> [What needs to be done] Repeat the entries below exactly. Drop the pictures.

────────────────────────────────────────

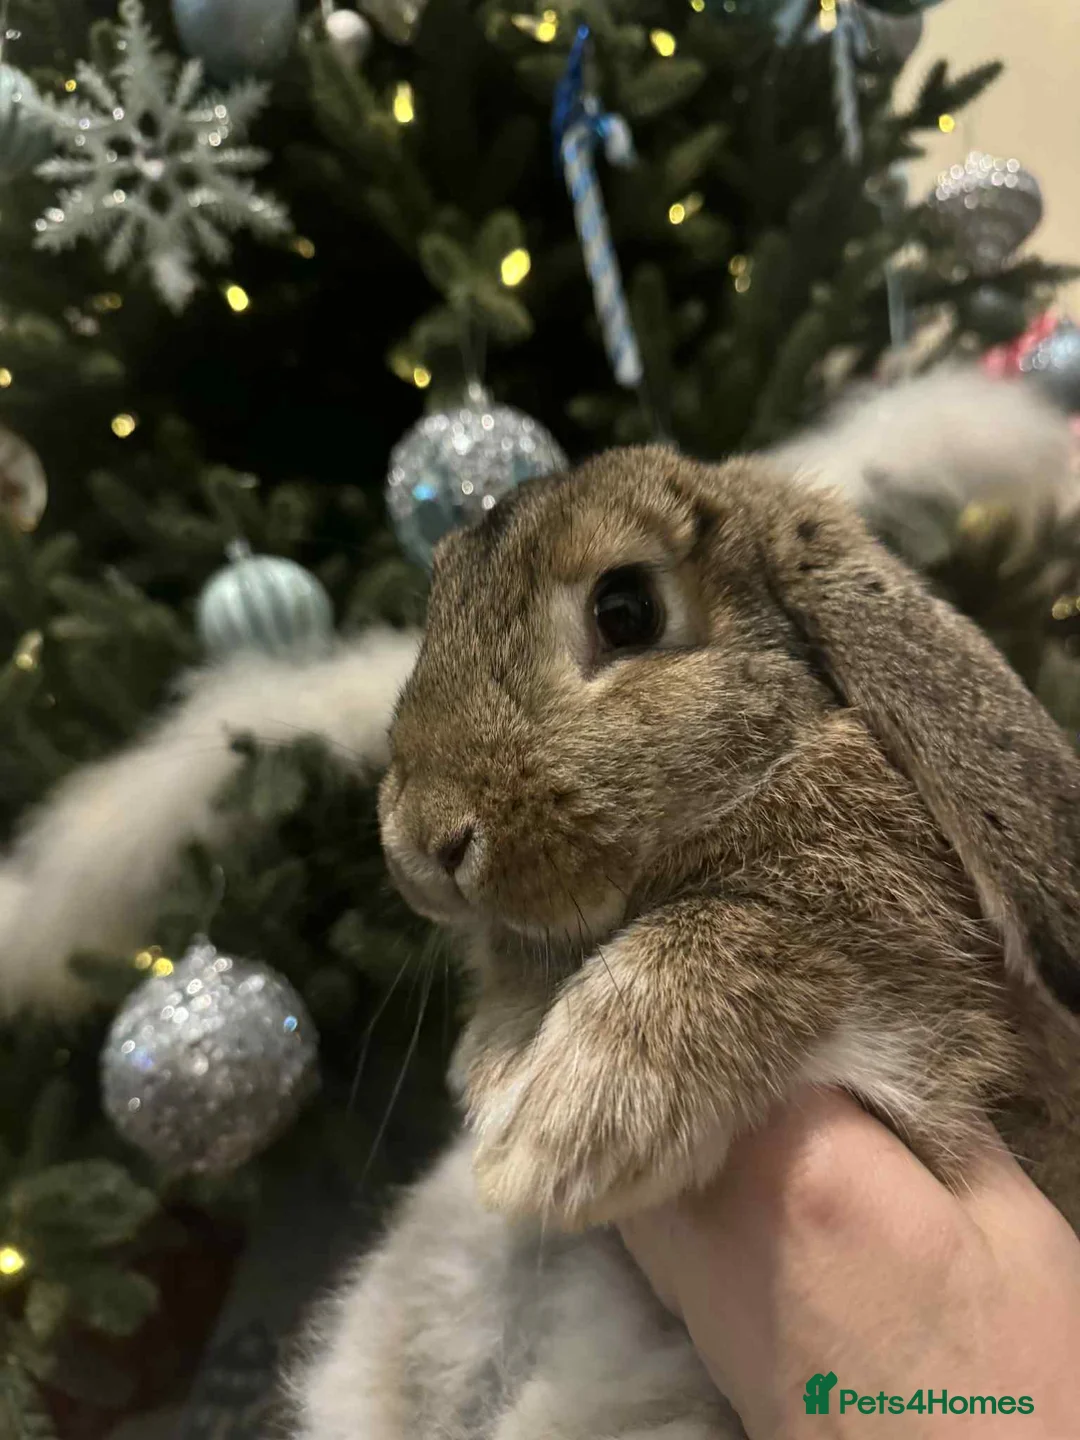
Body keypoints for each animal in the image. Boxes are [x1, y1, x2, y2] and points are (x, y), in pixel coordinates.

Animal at [290, 446, 1080, 1439]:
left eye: (625, 610)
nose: (426, 841)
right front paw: (499, 1056)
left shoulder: (913, 982)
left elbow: (750, 933)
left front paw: (557, 1131)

────────────────────────────────────────

> [Reply to the task]
Body keypoints for each animal in the image. Boxes are [x1, y1, x2, y2] and points are (x, y), in pixel coordinates.

Animal at [290, 446, 1080, 1439]:
left eye: (625, 610)
nose: (426, 841)
right front paw: (499, 1056)
left shoulder: (913, 982)
left elbow: (750, 933)
left front paw: (557, 1131)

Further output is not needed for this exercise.